### WORK INSTRUCTIONS
Reproduce the data exactly and drop any pictures it holds.

### INFORMATION GIVEN
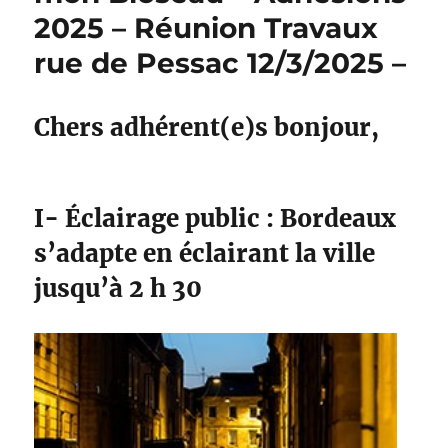
2025 – Réunion Travaux
rue de Pessac 12/3/2025 –
Chers adhérent(e)s bonjour,
I- Éclairage public : Bordeaux
s’adapte en éclairant la ville
jusqu’à 2 h 30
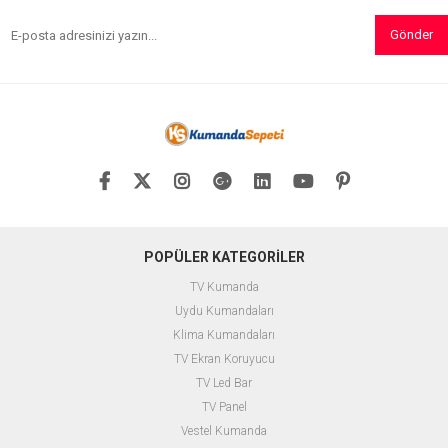
Gönder
POPÜLER KATEGORİLER
TV Kumanda
Uydu Kumandaları
Klima Kumandaları
TV Ekran Koruyucu
TV Led Bar
TV Panel
Vestel Kumanda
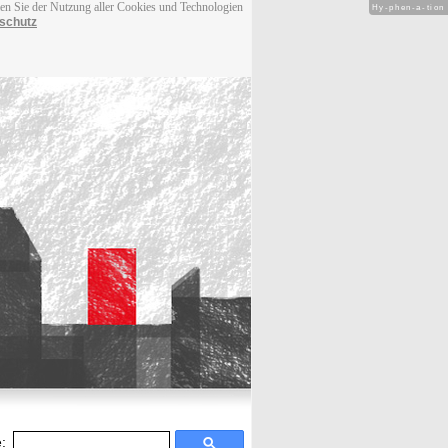
men Sie der Nutzung aller Cookies und Technologien
Hy-phen-a-tion
schutz
:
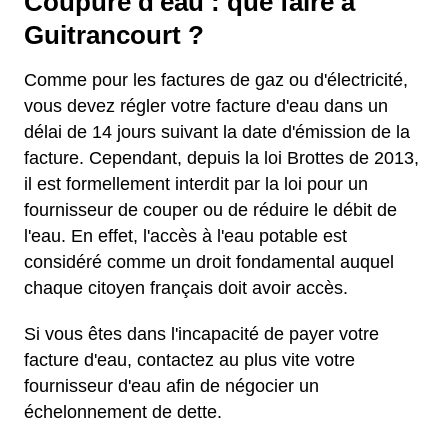
Coupure d'eau : que faire à
Guitrancourt ?
Comme pour les factures de gaz ou d'électricité,
vous devez régler votre facture d'eau dans un
délai de 14 jours suivant la date d'émission de la
facture. Cependant, depuis la loi Brottes de 2013,
il est formellement interdit par la loi pour un
fournisseur de couper ou de réduire le débit de
l'eau. En effet, l'accès à l'eau potable est
considéré comme un droit fondamental auquel
chaque citoyen français doit avoir accès.
Si vous êtes dans l'incapacité de payer votre
facture d'eau, contactez au plus vite votre
fournisseur d'eau afin de négocier un
échelonnement de dette.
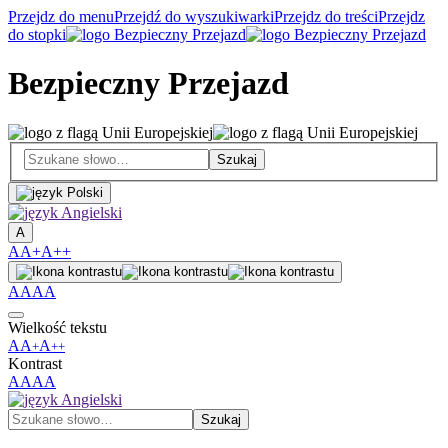
Przejdz do menu
Przejdź do wyszukiwarki
Przejdz do treści
Przejdz
do stopki
Bezpieczny Przejazd
A
A
A+
A++
A
A
A
A
Wielkość tekstu
A
A
A
+
++
Kontrast
A
A
A
A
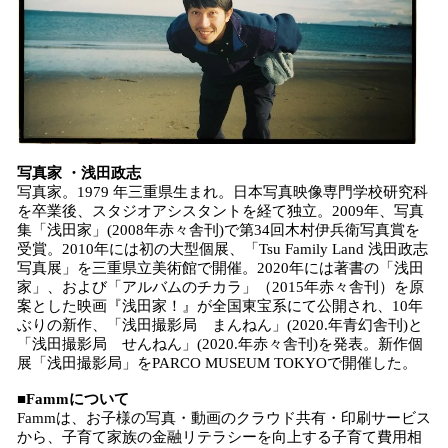
写真家 ・浅田政志
写真家。1979 年三重県生まれ。日本写真映像専門学校研究科
を卒業後、スタジオアシスタントを経て独立。2009年、写真
集「浅田家」(2008年赤々舎刊)で第34回木村伊兵衛写真賞を
受賞。2010年には初の大型個展、「Tsu Family Land 浅田政志
写真展」を三重県立美術館で開催。2020年には著書の「浅田
家」、および「アルバムのチカラ」（2015年赤々舎刊）を原
案とした映画『浅田家！』が全国東宝系にて公開され、10年
ぶりの新作、「浅田撮影局 まんねん」(2020.年青幻舎刊)と
「浅田撮影局 せんねん」(2020.年赤々舎刊)を発表。新作個
展「浅田撮影局」をPARCO MUSEUM TOKYOで開催した。
■Fammについて
Fammは、お子様の写真・動画のクラウド共有・印刷サービス
から、子育て家族の金融リテラシーを向上する子育て費用相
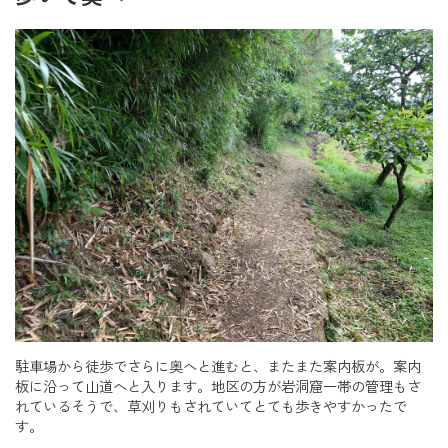
駐車場から徒歩でさらに奥へと進むと、またまた案内板が。案内
板に沿って山道へと入ります。地区の方が岩洞窟一帯の管理もさ
れているそうで、草刈りもされていてとても歩きやすかったで
す。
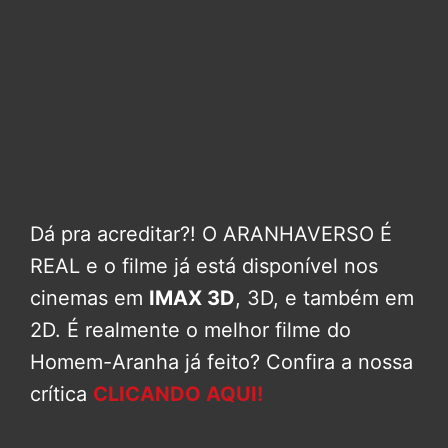
Dá pra acreditar?! O ARANHAVERSO É
REAL e o filme já está disponível nos
cinemas em
IMAX 3D
, 3D, e também em
2D. É realmente o melhor filme do
Homem-Aranha já feito? Confira a nossa
crítica
CLICANDO AQUI!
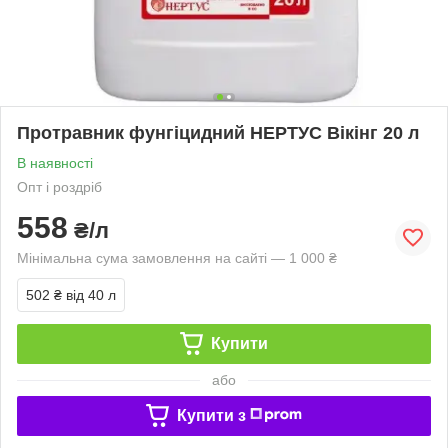
Протравник фунгіцидний НЕРТУС Вікінг 20 л
В наявності
Опт і роздріб
558
₴/л
Мінімальна сума замовлення на сайті — 1 000 ₴
502 ₴
від 40 л
Купити
або
Купити з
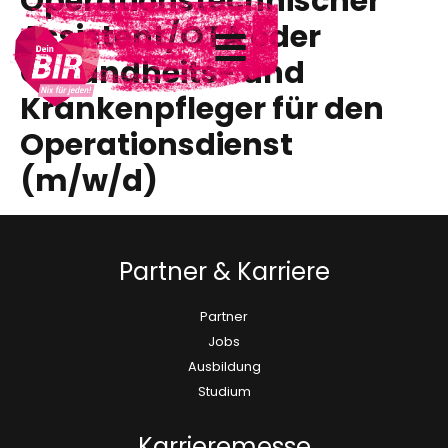
Operationstechnischer
Assistent/OTA oder
Gesundheits- und
Krankenpfleger für den
Operationsdienst
(m/w/d)
Partner & Karriere
Partner
Jobs
Ausbildung
Studium
Karrieremesse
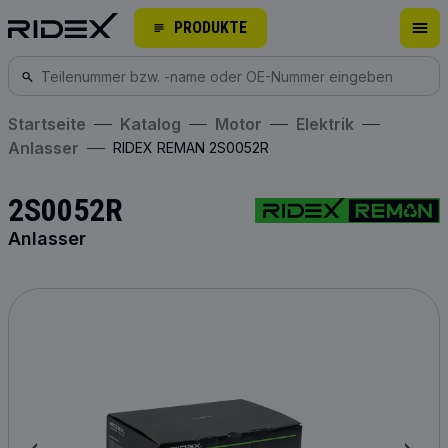
PRODUKTE
Startseite
Katalog
Motor
Elektrik
Anlasser
RIDEX REMAN 2S0052R
2S0052R
Anlasser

### OUTPUT FOR THIS TASK
2025 – Réunion Travaux
rue de Pessac 12/3/2025 –
Chers adhérent(e)s bonjour,
I- Éclairage public : Bordeaux
s’adapte en éclairant la ville
jusqu’à 2 h 30
Gönder
POPÜLER KATEGORİLER
TV Kumanda
Uydu Kumandaları
Klima Kumandaları
TV Ekran Koruyucu
TV Led Bar
TV Panel
Vestel Kumanda
men Sie der Nutzung aller Cookies und Technologien
Hy-phen-a-tion
schutz
:
Coupure d'eau : que faire à
Guitrancourt ?
Comme pour les factures de gaz ou d'électricité,
vous devez régler votre facture d'eau dans un
délai de 14 jours suivant la date d'émission de la
facture. Cependant, depuis la loi Brottes de 2013,
il est formellement interdit par la loi pour un
fournisseur de couper ou de réduire le débit de
l'eau. En effet, l'accès à l'eau potable est
considéré comme un droit fondamental auquel
chaque citoyen français doit avoir accès.
Si vous êtes dans l'incapacité de payer votre
facture d'eau, contactez au plus vite votre
fournisseur d'eau afin de négocier un
échelonnement de dette.
Przejdz do menu
Przejdź do wyszukiwarki
Przejdz do treści
Przejdz
do stopki
Bezpieczny Przejazd
A
A
A+
A++
A
A
A
A
Wielkość tekstu
A
A
A
+
++
Kontrast
A
A
A
A
写真家 ・浅田政志
写真家。1979 年三重県生まれ。日本写真映像専門学校研究科
を卒業後、スタジオアシスタントを経て独立。2009年、写真
集「浅田家」(2008年赤々舎刊)で第34回木村伊兵衛写真賞を
受賞。2010年には初の大型個展、「Tsu Family Land 浅田政志
写真展」を三重県立美術館で開催。2020年には著書の「浅田
家」、および「アルバムのチカラ」（2015年赤々舎刊）を原
案とした映画『浅田家！』が全国東宝系にて公開され、10年
ぶりの新作、「浅田撮影局 まんねん」(2020.年青幻舎刊)と
「浅田撮影局 せんねん」(2020.年赤々舎刊)を発表。新作個
展「浅田撮影局」をPARCO MUSEUM TOKYOで開催した。
■Fammについて
Fammは、お子様の写真・動画のクラウド共有・印刷サービス
から、子育て家族の金融リテラシーを向上する子育て費用相
駐車場から徒歩でさらに奥へと進むと、またまた案内板が。案内
板に沿って山道へと入ります。地区の方が岩洞窟一帯の管理もさ
れているそうで、草刈りもされていてとても歩きやすかったで
す。
Dá pra acreditar?! O ARANHAVERSO É
REAL e o filme já está disponível nos
cinemas em
IMAX 3D
, 3D, e também em
2D. É realmente o melhor filme do
Homem-Aranha já feito? Confira a nossa
crítica
CLICANDO AQUI!
Протравник фунгіцидний НЕРТУС Вікінг 20 л
В наявності
Опт і роздріб
558
₴/л
Мінімальна сума замовлення на сайті — 1 000 ₴
502 ₴
від 40 л
Купити
або
Купити з
Operationstechnischer
Assistent/OTA oder
Gesundheits- und
Krankenpfleger für den
Operationsdienst
(m/w/d)
Partner & Karriere
Partner
Jobs
Ausbildung
Studium
Karrieremesse
PRODUKTE
Startseite
Katalog
Motor
Elektrik
Anlasser
RIDEX REMAN 2S0052R
2S0052R
Anlasser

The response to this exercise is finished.